NTTでは、同一ネットワーク上でさまざまなネットワーク要件を持つサービスを同時に提供可能とする世界に向けて、伝送・無線基盤とコンピュート基盤の組合せで構成されている機能別専用ネットワーク(FDN:Function Dedicated Network)の検討に取り組んでいます。特にNTTアクセスサービスシステム研究所では、遅延等の品質をサービス要件に応じて常に低遅延・低ジッタ(遅延揺らぎ)な状態に保ち、サービスの持続的かつ安定的な提供を可能とする、低遅延FDNの研究開発を進めています。ここでは低遅延FDNの概要と特徴について紹介します。

秦野 智也(はたの ともや)/酒井 慈仁(さかい よしひと)
浅香 航太(あさか こうた)/島田 達也(しまだ たつや)
NTTアクセスサービスシステム研究所

低遅延FDNが見据える世界

■通信サービスの低遅延化と安定性

NTTグループが進めている次世代コミュニケーション基盤のIOWN(Innovative Optical and Wireless Network)構想に関し、2023年3月にAPN(All-Photonics Network) IOWN1.0サービスの提供が開始されました。通信ネットワークの全区間で光波長を専有するAPNの提供により低遅延・低ジッタ(遅延揺らぎ)化が進み、これにより例えば遠隔手術、遠隔合奏、遠隔操作等の高度な遠隔作業も可能になりつつあります。
一方で、遠隔作業が広く普及するためには、オペレータ端末から制御対象までのエンド・ツー・エンドの遅延を短くする必要があり、光ネットワーク区間のみならず、無線区間も含めて低遅延・低ジッタにすることが求められます。また、高度な遠隔操作では繊細な操作が要求され、誤操作が人命への影響や大きな事故につながる可能性も少なくありません。そのため装置の不具合や処理負荷の増大等にも対処し、エンド・ツー・エンドで安定した通信サービスを提供することが必要となります。実際に、遠隔手術においては、日本外科学会が作成したガイドラインにて通信環境の遅延要件・安定性の要件が示されています(1)

■エッジコンピューティングによる付加価値の提供

従来、通信サービスは、通信拠点間をつなぎ、速く正しく伝えることが求められてきました。APNもこれを実現する重要な技術です。一方で、FDNはAPNの伝送・無線基盤に加え、コンピュート基盤の組合せで構成されており、送信元から送られた情報をコンピュート基盤で情報処理して送信先に伝えることが可能になります(2)。FDNはサービスに適合した情報処理を行うとともに、サービス要件に応じてエンド・ツー・エンドのサービス品質を制御することで、最適な通信サービスを提供可能にします。
遠隔操作のユースケースでは、オペレータの操作をアシストする機能により、オペレータの操作性を高めることが可能です。例えば、オペレータに表示する画面に、操作の手順や操作内容の明示、危険な状態時のアラーム通知などをAR(Augmented Reality)映像で表示する情報処理を加え、スムーズな操作を支援するサービスを提供することができます。

低遅延FDN

低遅延FDNは、ネットワークの伝送時間とエッジコンピューティングの処理時間をトータルで監視し、サービス要件に応じて遅延等の品質をエンド・ツー・エンドで常に低遅延・低ジッタな状態を保ち、サービスを持続的かつ安定的に提供する技術です(3)。低遅延FDNを実現するための要素技術を紹介します(図1)。

__設問内容__
低遅延FDNを紹介する抜粋文を、最後の文に続けて書き継ぎなさい。 この後に続く資料は、抜粋文とは別のものである。

__生データ__
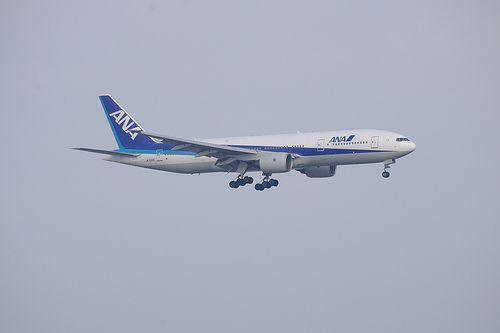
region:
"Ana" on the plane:
[78, 83, 166, 173]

__解答結果__
① 光無線連携制御技術:より厳しい性能要件の達成をめざし、無線区間と有線区間の連携によりネットワーク制御の高度化を図る技術。
② ネットワークコンピュート高速クローズドループ制御技術:エンド・ツー・エンドでの遅延時間が性能要件を常時満たすように制御し、サービスの安定性を図る技術。
図2に低遅延と安定性の違いを示します。低遅延化とは、正常時における遅延を短くする技術で、図2の遅延グラフにおける全体的にグラフの線を下に下げる技術になります。例えばAPN等の伝送遅延低減や、エッジコンピューティングの処理の高速化があります。一方安定性とは、故障・過負荷等で、品質劣化が発生した場合に、ネットワークとコンピューティングリソースを含めた経路の切替を行うことで早く正常状態に戻し、性能要件を満たさない状態を短時間にする技術で、図2の遅延グラフにおける性能要件の回復時間を早くする、性能要件を下回る点をグラフ上の左にする技術になります。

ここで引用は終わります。